Les freins à l'application de la loi « Dalo » s'expliquent en partie par les difficultés que rencontrent les préfets pour mobiliser les contingents de logements sociaux auxquels ils peuvent faire appel afin d'assurer les relogements. Le déploiement du logiciel SyPLO (système priorité logement) devrait permettre aux services de l'Etat d'avoir plus de visibilité pour traiter les demandes des publics prioritaires. Mais le relogement des bénéficiaires du Dalo ne peut devenir effectif qu'à la condition d'une mobilisation accrue de l'ensemble des acteurs concernés, en particulier des bailleurs sociaux et des collectivités territoriales.

En créant une nouvelle catégorie de public prioritaire, la loi « Dalo » a introduit un phénomène de concurrence qui constitue un élément de complexité supplémentaire dans la mise en oeuvre des procédures de relogement. Plusieurs des intervenants auditionnés par votre rapporteure ont en outre insisté sur le sentiment de stigmatisation dont leur font part certains bénéficiaires du Dalo.

La possibilité de faire appel à un accompagnement social adapté apparaît alors d'autant plus nécessaire pour assurer une insertion durable dans le logement. C'est tout l'enjeu de la mission confiée au fonds national d'accompagnement vers et dans le logement (FNAVDL), dont le financement repose sur les astreintes payées par l'Etat au titre du Dalo.

Votre rapporteure note que le projet de loi de finances pour 2014 prévoit, dans le cadre du plan pluriannuel de lutte contre la pauvreté et pour l'inclusion sociale, un abondement du FNAVDL de 4 millions d'euros. Cette ressource apparaît d'autant plus bienvenue que le périmètre d'action du fonds a été étendu à l'ensemble des publics rencontrant des difficultés particulières d'accès à un logement indépendant alors qu'il ne couvrait jusqu'à présent que les bénéficiaires du Dalo.


* 13 Alinéa 10 : « La Nation assure à l'individu et à la famille les conditions nécessaires à leur développement. »

Alinéa 11 : « Elle garantit à tous, notamment à l'enfant, à la mère et aux vieux travailleurs, la protection de la santé, la sécurité matérielle, le repos et les loisirs.
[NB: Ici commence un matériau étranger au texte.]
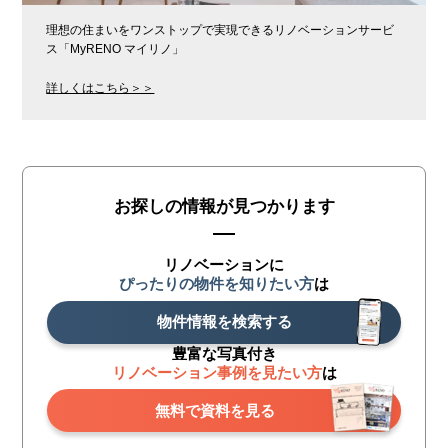
理想の住まいをワンストップで実現できるリノベーションサービ
ス「MyRENO マイリノ」
詳しくはこちら＞＞
お探しの情報が見つかります
リノベーションに
ぴったりの物件を知りたい方
は
物件情報を検索する
豊富な写真付き
リノベーション事例を見たい方
は
無料で資料を見る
Tout être humain qui, en raison de son âge, de son état physique ou mental, de la situation économique, se trouve dans l'incapacité de travailler a le droit d'obtenir de la collectivité des moyens convenables d'existence. »

* 14 CC, 19 janvier 1995, n° 94-359 DC.

* 15 Loi n° 2007-290 du 5 mars 2007 instituant le droit au logement opposable et portant diverses mesures en faveur de la cohésion sociale.

* 16 Les données chiffrées sont issues du sixième rapport du comité de suivi de la mise en oeuvre du droit au logement opposable, publié en novembre 2012.